** The data follows **

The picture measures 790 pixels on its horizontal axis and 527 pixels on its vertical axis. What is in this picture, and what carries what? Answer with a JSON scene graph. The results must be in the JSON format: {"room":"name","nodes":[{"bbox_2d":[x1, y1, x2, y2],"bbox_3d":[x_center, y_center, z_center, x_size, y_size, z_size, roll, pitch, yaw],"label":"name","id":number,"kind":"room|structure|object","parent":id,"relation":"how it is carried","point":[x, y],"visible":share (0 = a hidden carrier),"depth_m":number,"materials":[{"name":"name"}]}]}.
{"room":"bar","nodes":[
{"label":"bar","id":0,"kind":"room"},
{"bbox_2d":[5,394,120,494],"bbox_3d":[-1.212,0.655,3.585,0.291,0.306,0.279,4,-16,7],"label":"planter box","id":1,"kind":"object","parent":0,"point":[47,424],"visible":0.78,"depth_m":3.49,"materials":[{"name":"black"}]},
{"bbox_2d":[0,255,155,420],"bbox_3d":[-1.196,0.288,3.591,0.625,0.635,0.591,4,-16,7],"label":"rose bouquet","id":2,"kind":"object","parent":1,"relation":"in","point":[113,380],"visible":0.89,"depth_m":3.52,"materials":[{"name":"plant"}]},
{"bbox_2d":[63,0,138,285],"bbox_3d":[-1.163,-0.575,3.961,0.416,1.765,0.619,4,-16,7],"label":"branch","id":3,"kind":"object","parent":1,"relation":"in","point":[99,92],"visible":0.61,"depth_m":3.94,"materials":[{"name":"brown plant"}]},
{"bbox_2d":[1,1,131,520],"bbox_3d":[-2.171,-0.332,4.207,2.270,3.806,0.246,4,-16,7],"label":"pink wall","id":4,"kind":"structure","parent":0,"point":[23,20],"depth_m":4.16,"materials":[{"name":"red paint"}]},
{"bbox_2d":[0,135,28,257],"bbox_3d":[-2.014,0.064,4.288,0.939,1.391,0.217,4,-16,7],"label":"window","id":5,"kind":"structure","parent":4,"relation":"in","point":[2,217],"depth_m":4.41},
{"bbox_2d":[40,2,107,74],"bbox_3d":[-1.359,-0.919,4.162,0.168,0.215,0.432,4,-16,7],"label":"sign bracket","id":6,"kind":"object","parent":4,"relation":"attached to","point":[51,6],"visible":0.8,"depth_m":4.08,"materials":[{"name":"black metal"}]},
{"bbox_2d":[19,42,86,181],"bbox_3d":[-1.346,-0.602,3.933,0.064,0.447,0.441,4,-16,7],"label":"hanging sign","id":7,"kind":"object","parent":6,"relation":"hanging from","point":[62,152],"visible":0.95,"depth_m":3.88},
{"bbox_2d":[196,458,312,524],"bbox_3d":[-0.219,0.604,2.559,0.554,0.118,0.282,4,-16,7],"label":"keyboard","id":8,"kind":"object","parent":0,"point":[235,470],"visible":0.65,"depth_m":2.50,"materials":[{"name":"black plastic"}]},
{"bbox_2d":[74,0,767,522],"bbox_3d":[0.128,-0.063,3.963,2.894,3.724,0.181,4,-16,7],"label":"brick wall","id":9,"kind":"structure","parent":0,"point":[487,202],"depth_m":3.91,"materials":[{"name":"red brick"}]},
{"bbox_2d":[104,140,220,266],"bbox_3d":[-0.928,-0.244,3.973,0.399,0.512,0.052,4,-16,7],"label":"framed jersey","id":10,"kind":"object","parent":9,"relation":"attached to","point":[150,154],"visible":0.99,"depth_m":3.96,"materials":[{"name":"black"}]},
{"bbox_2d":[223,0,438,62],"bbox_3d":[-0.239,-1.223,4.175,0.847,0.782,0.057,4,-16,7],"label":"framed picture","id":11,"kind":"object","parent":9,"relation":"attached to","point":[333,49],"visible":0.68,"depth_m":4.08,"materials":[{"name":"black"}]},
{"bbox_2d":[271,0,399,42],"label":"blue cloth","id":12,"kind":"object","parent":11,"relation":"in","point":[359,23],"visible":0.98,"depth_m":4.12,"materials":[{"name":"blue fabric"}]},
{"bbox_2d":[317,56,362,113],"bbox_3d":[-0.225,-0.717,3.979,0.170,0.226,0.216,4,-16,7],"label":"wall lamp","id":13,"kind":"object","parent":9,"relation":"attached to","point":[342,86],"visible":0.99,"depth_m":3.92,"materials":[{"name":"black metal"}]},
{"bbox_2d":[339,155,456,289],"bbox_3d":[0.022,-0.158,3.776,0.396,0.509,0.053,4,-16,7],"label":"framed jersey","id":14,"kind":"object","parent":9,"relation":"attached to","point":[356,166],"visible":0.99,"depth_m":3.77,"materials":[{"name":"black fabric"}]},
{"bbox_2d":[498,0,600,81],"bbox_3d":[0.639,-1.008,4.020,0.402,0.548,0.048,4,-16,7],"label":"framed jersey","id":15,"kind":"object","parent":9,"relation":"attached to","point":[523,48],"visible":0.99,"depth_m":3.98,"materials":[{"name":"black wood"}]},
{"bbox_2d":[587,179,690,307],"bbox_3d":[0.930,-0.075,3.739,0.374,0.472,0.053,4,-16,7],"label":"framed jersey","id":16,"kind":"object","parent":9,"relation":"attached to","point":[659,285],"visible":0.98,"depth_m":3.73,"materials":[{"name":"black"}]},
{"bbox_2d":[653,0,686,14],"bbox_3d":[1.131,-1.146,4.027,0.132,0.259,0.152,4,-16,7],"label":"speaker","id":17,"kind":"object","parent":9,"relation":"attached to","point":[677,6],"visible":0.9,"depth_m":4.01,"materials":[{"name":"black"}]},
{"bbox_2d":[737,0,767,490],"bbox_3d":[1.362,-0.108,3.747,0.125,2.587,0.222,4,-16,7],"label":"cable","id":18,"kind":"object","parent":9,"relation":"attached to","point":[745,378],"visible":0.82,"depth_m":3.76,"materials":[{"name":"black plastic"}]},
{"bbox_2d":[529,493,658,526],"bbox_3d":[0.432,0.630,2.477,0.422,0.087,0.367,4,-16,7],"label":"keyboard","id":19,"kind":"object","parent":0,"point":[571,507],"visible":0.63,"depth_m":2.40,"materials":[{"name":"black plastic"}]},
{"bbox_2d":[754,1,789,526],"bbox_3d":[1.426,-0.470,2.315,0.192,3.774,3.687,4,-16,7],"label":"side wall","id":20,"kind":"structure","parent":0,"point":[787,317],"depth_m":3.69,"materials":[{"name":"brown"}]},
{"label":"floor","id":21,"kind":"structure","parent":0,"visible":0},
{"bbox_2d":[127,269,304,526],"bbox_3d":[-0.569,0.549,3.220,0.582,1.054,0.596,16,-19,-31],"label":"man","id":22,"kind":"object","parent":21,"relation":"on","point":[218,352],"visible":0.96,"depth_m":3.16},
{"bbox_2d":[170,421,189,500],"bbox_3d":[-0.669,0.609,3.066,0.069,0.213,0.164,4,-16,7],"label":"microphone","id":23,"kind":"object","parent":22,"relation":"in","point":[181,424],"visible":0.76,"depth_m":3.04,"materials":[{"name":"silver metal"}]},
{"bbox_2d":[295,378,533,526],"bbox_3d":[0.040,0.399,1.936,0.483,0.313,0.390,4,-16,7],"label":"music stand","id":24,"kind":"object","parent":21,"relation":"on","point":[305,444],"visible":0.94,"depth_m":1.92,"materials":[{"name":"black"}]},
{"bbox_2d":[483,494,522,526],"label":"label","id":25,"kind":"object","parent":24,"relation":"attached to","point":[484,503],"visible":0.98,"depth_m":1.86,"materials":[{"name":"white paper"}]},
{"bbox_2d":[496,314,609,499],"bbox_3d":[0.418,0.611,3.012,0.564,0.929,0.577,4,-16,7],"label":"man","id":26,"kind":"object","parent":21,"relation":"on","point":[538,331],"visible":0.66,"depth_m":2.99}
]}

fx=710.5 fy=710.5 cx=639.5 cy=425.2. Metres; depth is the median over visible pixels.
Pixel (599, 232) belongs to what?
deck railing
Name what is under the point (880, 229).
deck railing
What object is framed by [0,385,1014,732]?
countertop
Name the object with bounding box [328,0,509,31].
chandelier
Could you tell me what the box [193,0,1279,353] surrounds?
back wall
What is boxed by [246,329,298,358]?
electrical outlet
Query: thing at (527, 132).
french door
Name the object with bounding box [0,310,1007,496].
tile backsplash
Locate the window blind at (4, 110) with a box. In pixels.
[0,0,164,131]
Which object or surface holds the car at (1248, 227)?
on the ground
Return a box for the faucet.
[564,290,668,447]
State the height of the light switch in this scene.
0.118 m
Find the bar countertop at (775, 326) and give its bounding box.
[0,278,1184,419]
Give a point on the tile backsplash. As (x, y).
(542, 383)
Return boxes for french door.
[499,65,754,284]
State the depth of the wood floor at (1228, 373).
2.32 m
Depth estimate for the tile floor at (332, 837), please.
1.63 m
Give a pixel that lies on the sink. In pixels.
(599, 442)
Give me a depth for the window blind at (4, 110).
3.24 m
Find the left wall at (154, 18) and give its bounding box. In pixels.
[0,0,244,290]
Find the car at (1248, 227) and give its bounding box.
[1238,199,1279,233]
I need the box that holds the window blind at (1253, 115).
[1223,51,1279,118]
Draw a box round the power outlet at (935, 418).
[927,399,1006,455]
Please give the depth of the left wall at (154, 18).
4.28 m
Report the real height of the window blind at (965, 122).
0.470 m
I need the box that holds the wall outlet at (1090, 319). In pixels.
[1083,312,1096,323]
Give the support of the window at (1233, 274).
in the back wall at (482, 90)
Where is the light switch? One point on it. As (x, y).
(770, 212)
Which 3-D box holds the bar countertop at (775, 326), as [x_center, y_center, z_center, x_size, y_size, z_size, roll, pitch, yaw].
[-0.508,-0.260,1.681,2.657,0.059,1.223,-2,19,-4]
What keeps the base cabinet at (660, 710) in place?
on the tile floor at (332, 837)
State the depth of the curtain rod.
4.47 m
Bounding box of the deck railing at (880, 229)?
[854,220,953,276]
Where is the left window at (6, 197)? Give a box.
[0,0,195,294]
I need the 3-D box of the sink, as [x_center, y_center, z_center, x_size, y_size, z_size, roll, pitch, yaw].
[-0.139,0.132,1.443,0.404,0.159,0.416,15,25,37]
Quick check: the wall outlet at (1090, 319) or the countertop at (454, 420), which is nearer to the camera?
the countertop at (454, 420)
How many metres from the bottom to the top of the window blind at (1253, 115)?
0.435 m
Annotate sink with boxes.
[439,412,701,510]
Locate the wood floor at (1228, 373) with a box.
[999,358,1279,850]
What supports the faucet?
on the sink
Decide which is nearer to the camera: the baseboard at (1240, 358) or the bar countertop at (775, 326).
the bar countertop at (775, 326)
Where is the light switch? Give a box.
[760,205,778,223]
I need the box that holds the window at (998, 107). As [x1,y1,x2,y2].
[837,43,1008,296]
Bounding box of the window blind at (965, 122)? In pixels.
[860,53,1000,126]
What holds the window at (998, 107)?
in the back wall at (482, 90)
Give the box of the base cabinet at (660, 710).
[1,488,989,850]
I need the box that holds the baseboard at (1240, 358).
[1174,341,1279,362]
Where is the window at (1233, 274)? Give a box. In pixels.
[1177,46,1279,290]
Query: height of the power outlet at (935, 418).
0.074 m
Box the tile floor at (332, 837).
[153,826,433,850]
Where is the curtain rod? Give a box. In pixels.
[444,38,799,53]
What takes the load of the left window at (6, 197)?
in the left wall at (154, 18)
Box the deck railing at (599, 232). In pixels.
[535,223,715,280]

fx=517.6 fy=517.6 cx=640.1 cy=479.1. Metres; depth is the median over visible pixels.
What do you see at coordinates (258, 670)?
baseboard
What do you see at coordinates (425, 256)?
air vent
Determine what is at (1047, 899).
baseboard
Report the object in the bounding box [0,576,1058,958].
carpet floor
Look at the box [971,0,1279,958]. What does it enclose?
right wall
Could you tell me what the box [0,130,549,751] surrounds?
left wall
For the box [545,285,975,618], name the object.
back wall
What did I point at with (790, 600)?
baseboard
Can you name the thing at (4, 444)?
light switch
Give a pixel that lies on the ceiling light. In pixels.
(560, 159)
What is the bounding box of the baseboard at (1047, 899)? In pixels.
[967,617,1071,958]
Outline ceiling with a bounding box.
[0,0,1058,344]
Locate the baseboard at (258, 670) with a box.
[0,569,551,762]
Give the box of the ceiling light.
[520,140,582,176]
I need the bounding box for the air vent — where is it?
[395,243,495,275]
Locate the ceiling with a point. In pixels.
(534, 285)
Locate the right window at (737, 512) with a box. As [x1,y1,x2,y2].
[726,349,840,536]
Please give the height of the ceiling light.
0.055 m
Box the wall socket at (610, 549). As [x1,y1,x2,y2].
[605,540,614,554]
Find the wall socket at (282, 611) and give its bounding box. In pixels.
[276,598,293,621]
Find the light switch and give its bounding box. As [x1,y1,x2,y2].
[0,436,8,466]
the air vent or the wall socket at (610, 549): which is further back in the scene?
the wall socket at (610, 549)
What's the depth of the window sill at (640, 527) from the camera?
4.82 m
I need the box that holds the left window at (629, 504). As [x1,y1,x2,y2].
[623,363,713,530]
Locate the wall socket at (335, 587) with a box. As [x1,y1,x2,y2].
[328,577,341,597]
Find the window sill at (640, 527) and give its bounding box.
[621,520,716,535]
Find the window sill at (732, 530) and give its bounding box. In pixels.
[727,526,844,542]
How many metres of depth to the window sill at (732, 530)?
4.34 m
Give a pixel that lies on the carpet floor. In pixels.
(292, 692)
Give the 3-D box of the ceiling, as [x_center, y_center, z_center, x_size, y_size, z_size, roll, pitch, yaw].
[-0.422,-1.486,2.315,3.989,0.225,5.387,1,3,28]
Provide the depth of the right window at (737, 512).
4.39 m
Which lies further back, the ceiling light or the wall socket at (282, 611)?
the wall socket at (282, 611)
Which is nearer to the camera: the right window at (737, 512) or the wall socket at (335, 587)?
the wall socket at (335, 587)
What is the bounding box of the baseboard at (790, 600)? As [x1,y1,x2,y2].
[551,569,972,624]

** End of The data **

> **Task details**
Lines above that include the string "over" need to be copied.

> **Answer to this task**
fx=710.5 fy=710.5 cx=639.5 cy=425.2. Metres; depth is the median over visible pixels.
fx=517.6 fy=517.6 cx=640.1 cy=479.1. Metres; depth is the median over visible pixels.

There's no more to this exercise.